### Data for the task
_ _ _ _
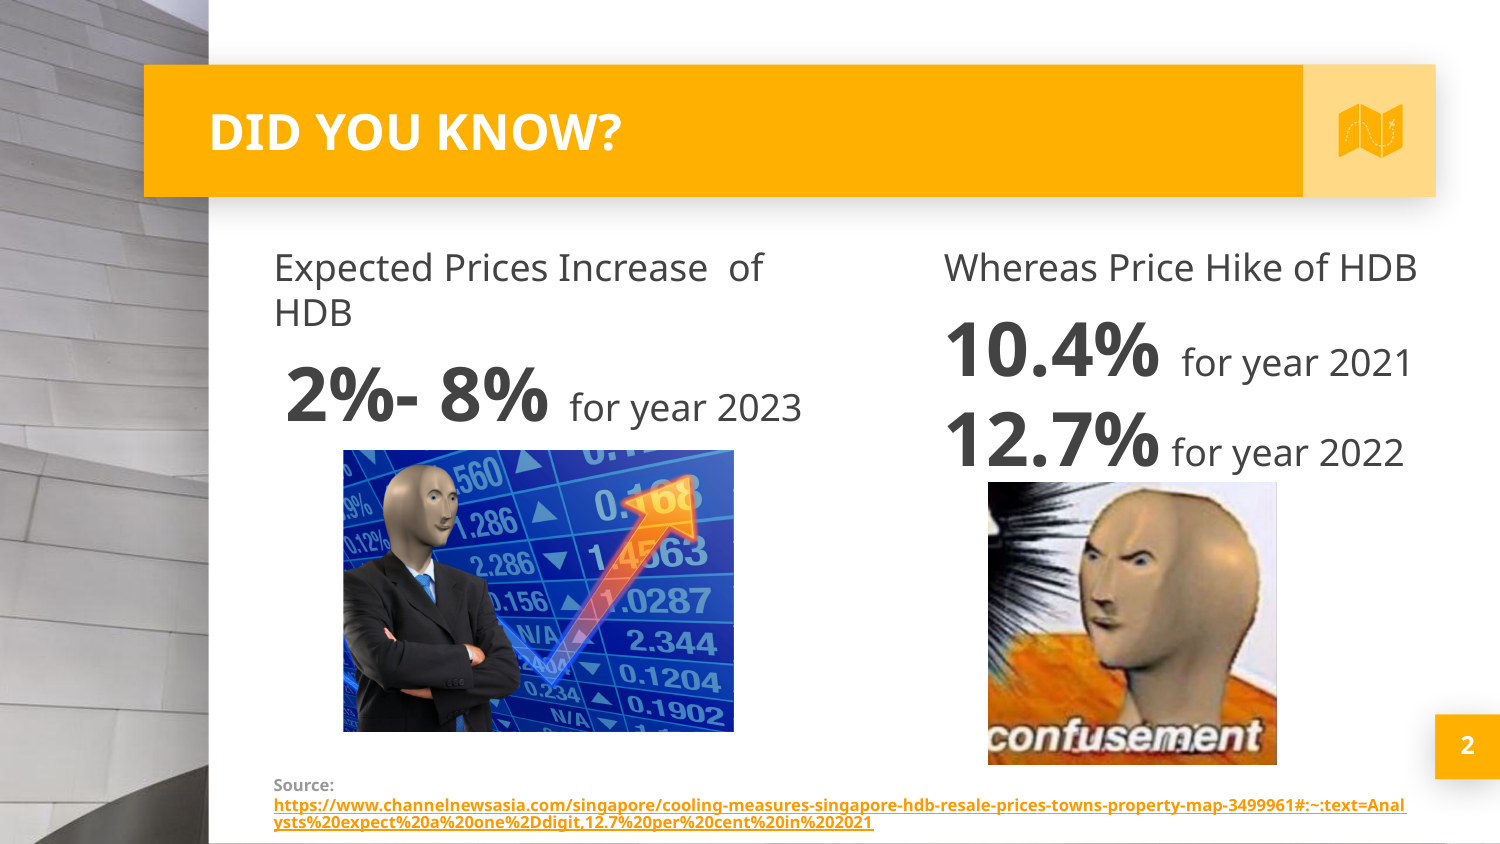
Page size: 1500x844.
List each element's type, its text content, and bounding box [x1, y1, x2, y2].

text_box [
_ _ _ _
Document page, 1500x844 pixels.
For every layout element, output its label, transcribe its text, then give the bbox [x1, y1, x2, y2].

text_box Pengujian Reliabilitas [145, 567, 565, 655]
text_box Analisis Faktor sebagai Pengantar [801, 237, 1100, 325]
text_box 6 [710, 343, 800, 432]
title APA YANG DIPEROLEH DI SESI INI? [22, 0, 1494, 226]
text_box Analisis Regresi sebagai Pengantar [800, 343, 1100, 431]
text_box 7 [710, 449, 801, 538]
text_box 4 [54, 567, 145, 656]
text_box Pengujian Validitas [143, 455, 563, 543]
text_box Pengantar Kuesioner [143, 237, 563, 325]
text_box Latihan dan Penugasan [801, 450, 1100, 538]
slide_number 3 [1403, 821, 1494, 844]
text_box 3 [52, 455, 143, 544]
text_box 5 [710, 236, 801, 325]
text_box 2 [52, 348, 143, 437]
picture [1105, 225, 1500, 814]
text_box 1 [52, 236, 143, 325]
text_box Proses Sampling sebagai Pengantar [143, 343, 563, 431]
_ _ _ _
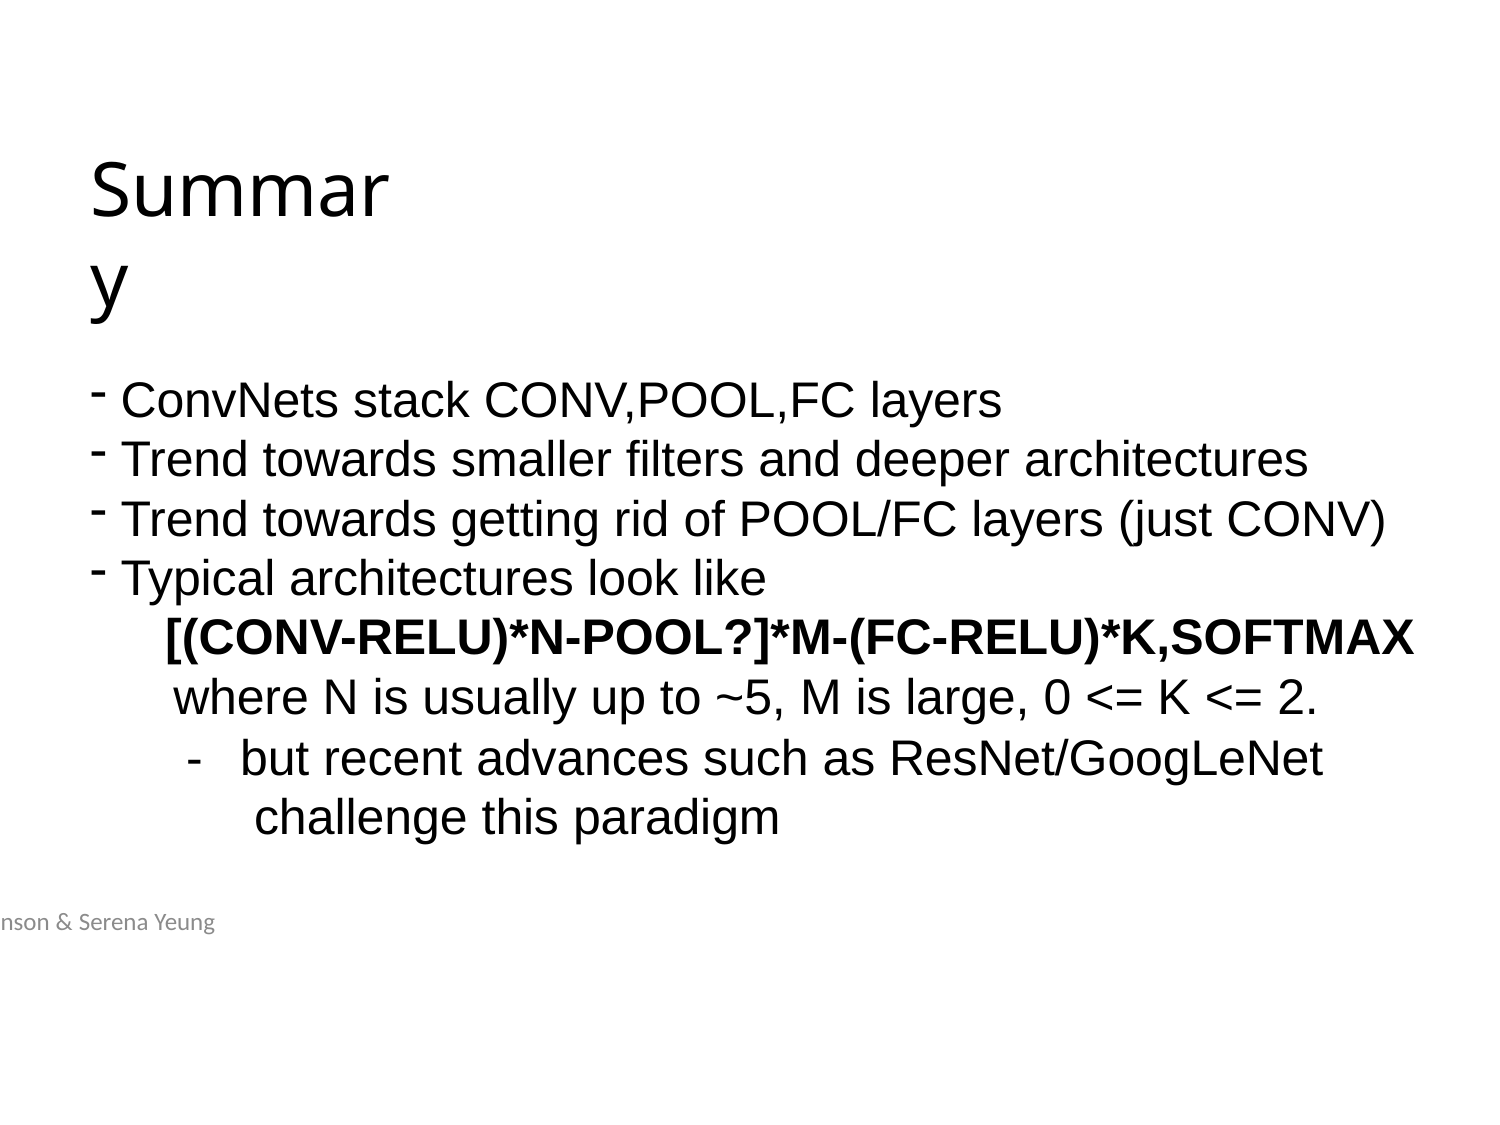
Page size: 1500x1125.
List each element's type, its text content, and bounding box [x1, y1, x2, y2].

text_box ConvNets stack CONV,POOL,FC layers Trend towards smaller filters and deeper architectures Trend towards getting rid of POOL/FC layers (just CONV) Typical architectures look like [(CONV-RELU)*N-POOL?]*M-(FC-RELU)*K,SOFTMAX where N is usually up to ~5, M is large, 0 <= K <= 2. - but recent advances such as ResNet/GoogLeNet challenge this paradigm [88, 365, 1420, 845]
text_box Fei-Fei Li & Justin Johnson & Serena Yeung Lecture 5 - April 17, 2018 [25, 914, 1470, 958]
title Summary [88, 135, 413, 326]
_ _ _ _
### Task statement
Across the entries above, how many lines contain the string "size"? The number alone is the answer.

### Response box
2